I can't believe I'm gone

Aug 05, 2005 12:01

I've been out of Saratoga for 2 days and it's absolutely killing me. I mean, it's beautiful here and the weather's great. I just miss everyone SO much.

We all went out Tuesday night and had a blast at dinner one last time. I had flashbacks from my birthday and we laughed till it hurt. Then most of us went to Uncommon one last time. Played Cranium. Then I had to say goodbye to Laura which totally sucked. I was pretty good with the tears though, until she and her mom were walking out and she turned back and just looked at me. I almost lost it right there...

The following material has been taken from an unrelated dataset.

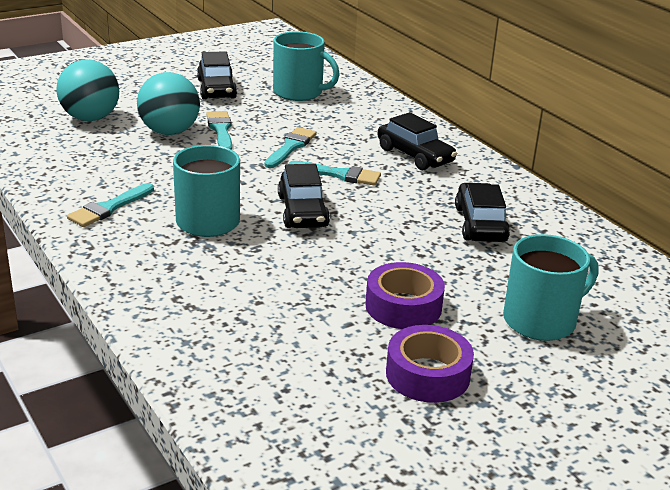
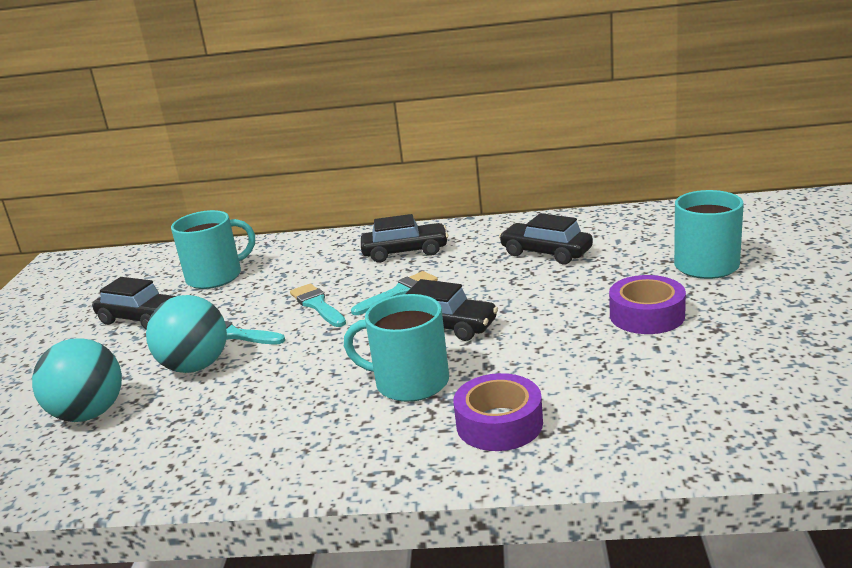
camera: 50 degrees left, 5 degrees down
(109, 208) = (317, 441): turquoise brush -> none
(427, 375) = (756, 329): purple tape -> purple tape (499, 424)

Leaving Wednesday was the worst. I knew it was going to be bad. I watched class and every few minutes looked at the clock and realized that I didn't have much time left with everyone. As class ended, I watched Christy and Amy do reverence and I just couldn't hold back anymore. Thank goodness for the box of tissues next to me. I said goodbye to Julie first. She hugged me and told me she loved me and I knew right then that it was never going to be the same. Then I headed toward Christy who tried to run away from me. I hugged her and didn't want to let go. Then I walked out and gave one last longing look into the studio...For the first time ever I wanted more than anything to be in pointe class. Then I had to say goodbye to Amy. After 9 years, I never thought it'd happen. The tears were flowing freely at that point, so I had no shame left. I just let loose, told her I loved her and that I was proud of her. She walked away from the studio and stood at the end of the parking lot and looked back at me. God that hurt. Then, Aggie and I went to see Mr. steele so I could say goodbye to him...that sucked too. The man that I've put 11 years of faith, and passion into, and I had to walk away like it was nothing. Then Aggie and I got in her van, and as we drove away from the building that I've spent the last 11 years of free time in, all the girls and Julie in the studio stood at the window and waved.

So yeah...that was about 20 min of my life that seemed to go on for 20 years.

OK..so, I guess I'm done for now....Thank you all for everything! I couldn't have done this without all the support I've received from everyone over the past year and in years past. I love you all and I miss you more than you could know!!!!!!